---
id: "question-resolving-silo-conflicts"
type: "open-question"
source_timestamps: ["00:13:09"]
tags: ["alignment", "data-silos"]
related: ["concept-intent-engineering", "concept-machine-readable-okrs", "framework-intent-gap-layers"]
resolutionPath: "Creation of explicit, cross-departmental tradeoff hierarchies (Intent Engineering Layer 3) that dictate which department's logic supersedes the other in specific scenarios."
sources: ["s24-prompt-engineering-dead"]
sourceVaultSlug: "s24-prompt-engineering-dead"
originDay: 24
---
# How to Resolve Conflicting Intent Across Data Silos?

## The Open Question

When an agent has access to multiple departmental data sources — e.g., the **Sales team's Slack** vs. the **Engineering team's Slack** — how does the system resolve **conflicting institutional assumptions** encoded in those different contexts?

## Concrete Examples

- Sales says "the customer is always right; ship it."
- Engineering says "protect the architecture; refuse the request."
- Both assertions are *correct in their own context*. Both will surface in retrieval. Which wins?

## Why It Matters

Without an explicit resolution mechanism, an agent will produce **inconsistent decisions** depending on which silo's documents happened to surface in the retrieval stage. This is not a model problem — it is an **intent encoding** problem.

==========

◆ **WORK REQUIRED**
In the note on data silo conflicts, restate the passage from "originDay: 24" to "those different contexts?", swapping "Slack" for "wiki".

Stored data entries
==========

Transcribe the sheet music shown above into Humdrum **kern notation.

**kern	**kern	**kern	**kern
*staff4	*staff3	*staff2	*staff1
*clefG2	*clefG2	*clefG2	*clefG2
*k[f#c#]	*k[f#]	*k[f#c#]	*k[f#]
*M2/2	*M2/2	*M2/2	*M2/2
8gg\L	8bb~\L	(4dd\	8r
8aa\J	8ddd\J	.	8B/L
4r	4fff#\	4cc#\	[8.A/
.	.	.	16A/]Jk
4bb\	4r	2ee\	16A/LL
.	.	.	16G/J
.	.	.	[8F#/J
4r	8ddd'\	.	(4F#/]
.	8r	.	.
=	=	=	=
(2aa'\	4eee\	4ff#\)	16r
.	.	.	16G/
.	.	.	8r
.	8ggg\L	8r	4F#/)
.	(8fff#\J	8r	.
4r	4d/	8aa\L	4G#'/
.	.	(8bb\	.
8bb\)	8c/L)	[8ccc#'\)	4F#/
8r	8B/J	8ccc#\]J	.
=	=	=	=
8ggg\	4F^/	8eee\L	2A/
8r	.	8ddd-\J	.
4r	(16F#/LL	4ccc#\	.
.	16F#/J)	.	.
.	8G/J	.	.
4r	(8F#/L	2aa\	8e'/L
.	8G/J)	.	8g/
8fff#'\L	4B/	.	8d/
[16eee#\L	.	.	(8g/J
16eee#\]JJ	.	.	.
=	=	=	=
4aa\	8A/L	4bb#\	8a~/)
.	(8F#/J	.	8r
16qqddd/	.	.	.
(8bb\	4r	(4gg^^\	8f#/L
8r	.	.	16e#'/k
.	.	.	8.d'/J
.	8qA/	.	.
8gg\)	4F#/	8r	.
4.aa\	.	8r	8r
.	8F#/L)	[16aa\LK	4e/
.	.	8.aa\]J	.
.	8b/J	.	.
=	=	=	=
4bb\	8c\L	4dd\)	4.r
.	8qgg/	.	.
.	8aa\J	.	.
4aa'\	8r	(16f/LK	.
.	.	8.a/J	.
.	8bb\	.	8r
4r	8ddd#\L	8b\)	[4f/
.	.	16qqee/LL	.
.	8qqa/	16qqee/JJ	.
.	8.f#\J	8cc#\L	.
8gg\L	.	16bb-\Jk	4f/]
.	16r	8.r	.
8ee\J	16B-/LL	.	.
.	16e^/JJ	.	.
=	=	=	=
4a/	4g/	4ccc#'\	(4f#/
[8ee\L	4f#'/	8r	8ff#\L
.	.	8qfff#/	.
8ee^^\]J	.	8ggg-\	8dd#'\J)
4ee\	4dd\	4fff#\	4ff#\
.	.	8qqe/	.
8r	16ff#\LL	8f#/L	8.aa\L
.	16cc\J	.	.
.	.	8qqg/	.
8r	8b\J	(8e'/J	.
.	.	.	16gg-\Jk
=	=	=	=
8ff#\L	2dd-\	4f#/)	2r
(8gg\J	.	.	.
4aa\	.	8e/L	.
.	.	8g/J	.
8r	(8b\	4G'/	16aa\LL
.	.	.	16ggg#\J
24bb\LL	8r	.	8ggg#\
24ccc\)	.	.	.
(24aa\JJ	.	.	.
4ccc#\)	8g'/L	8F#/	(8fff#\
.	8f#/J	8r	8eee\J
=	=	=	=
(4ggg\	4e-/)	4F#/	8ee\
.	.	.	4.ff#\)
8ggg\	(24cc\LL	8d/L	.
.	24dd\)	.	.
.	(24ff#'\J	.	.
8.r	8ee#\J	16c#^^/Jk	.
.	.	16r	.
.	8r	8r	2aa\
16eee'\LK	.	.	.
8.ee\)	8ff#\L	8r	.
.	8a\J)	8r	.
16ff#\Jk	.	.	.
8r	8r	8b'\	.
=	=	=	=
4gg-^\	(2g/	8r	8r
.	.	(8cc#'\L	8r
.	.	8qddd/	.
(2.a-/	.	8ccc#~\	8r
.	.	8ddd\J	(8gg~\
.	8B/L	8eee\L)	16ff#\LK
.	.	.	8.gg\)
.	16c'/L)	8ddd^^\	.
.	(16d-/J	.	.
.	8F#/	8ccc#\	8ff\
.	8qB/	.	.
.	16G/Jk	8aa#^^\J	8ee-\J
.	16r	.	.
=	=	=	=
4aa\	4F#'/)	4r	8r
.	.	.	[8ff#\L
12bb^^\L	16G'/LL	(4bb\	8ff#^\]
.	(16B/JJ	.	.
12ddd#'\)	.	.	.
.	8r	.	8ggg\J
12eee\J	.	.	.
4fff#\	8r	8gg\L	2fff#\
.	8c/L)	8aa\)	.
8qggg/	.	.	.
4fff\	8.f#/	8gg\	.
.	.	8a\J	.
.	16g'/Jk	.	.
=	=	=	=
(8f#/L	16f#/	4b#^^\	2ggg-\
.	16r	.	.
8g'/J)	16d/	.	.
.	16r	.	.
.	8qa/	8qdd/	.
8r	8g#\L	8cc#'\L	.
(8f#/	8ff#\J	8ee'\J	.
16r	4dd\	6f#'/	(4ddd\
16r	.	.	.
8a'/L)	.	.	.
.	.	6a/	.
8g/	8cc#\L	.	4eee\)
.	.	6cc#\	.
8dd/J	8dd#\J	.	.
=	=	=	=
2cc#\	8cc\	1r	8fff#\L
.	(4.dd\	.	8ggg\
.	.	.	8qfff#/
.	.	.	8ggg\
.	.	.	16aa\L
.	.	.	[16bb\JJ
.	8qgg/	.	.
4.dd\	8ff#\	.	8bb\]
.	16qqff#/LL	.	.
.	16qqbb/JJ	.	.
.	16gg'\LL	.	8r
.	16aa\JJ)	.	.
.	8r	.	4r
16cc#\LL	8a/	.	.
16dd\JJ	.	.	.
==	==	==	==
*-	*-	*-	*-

==========

◆ **COMPLETED EXERCISE**
originDay: 24
---
# How to Resolve Conflicting Intent Across Data Silos?

## The Open Question

When an agent has access to multiple departmental data sources — e.g., the **Sales team's wiki** vs. the **Engineering team's wiki** — how does the system resolve **conflicting institutional assumptions** encoded in those different contexts?